= Task brief =
Check each line of the data for "pixels" and select those that have it.

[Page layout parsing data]
*****

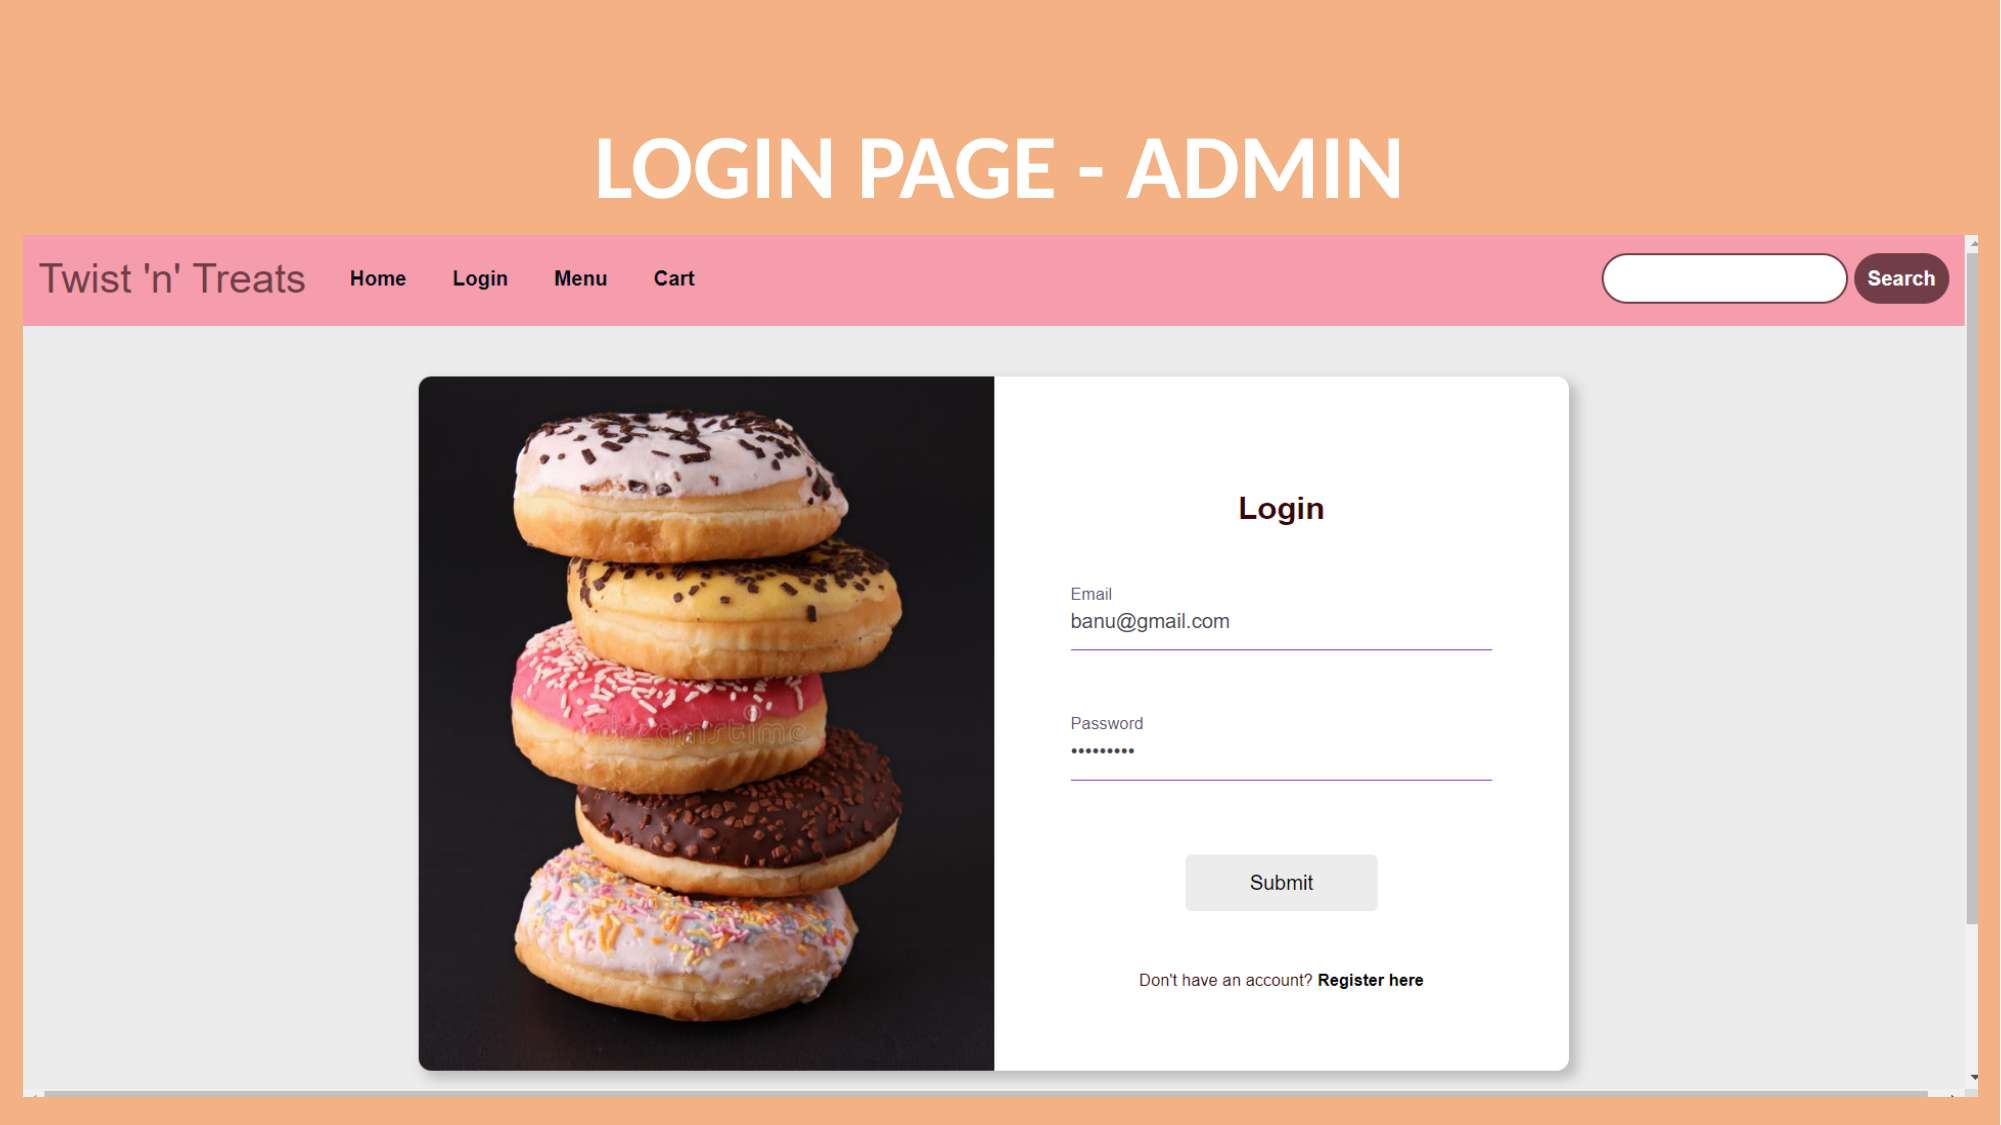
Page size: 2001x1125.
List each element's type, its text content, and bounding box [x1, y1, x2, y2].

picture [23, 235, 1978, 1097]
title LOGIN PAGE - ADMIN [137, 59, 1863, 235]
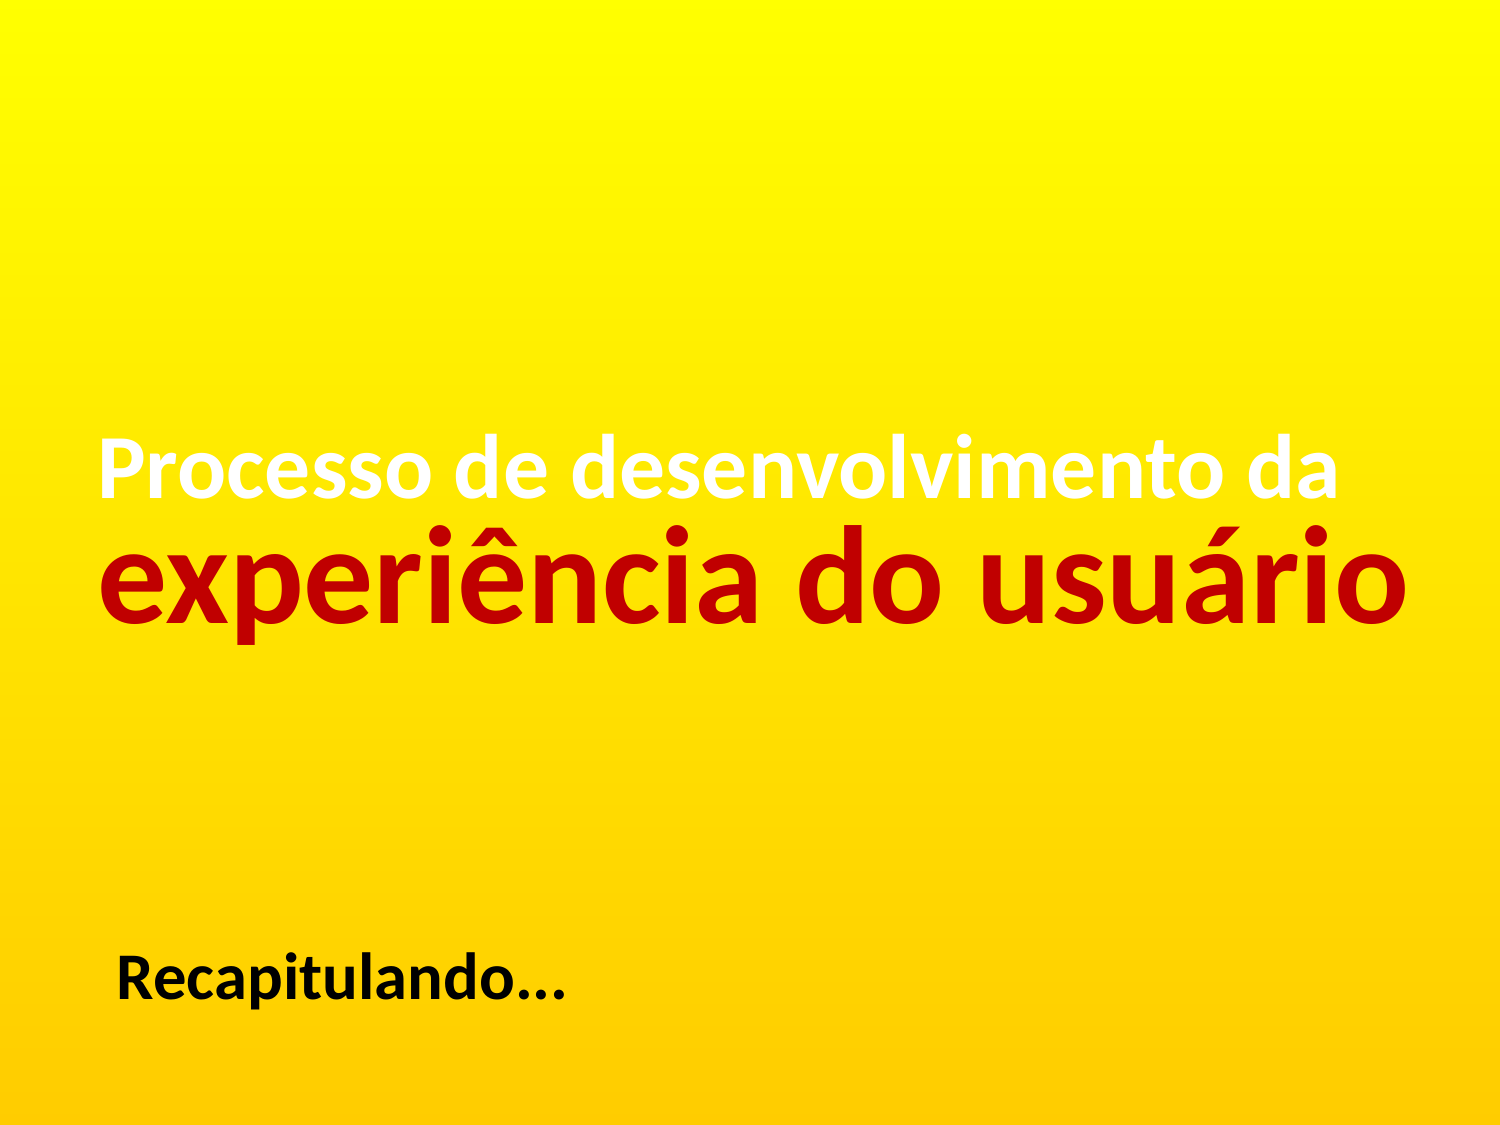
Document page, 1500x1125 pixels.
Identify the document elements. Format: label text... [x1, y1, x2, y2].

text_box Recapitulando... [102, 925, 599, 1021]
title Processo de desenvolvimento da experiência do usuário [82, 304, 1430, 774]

*****

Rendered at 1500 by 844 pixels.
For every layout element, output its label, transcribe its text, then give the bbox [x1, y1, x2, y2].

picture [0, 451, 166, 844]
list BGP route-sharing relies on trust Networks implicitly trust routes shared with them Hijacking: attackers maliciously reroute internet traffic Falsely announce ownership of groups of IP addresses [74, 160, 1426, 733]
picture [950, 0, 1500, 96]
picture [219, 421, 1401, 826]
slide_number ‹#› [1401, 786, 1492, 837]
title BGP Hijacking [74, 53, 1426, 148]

*****

= Result =
Document page, 1500x1125 pixels.
Rendered at 1500 by 844 pixels.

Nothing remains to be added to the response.